**EXERCISE DIRECTIONS**. Keep the wording of each record exactly the same when you repeat it, and leave out pictures.
---- EXTRACTED RECORDS
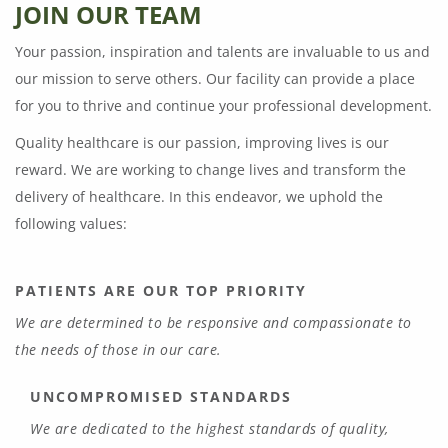
JOIN OUR TEAM
Your passion, inspiration and talents are invaluable to us and
our mission to serve others. Our facility can provide a place
for you to thrive and continue your professional development.
Quality healthcare is our passion, improving lives is our
reward. We are working to change lives and transform the
delivery of healthcare. In this endeavor, we uphold the
following values:
PATIENTS ARE OUR TOP PRIORITY
We are determined to be responsive and compassionate to
the needs of those in our care.
UNCOMPROMISED STANDARDS
We are dedicated to the highest standards of quality,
--------
**SOLVED PROBLEM**.
JOIN OUR TEAM
Your passion, inspiration and talents are invaluable to us and
our mission to serve others. Our facility can provide a place
for you to thrive and continue your professional development.
Quality healthcare is our passion, improving lives is our
reward. We are working to change lives and transform the
delivery of healthcare. In this endeavor, we uphold the
following values:
PATIENTS ARE OUR TOP PRIORITY
We are determined to be responsive and compassionate to
the needs of those in our care.
UNCOMPROMISED STANDARDS
We are dedicated to the highest standards of quality,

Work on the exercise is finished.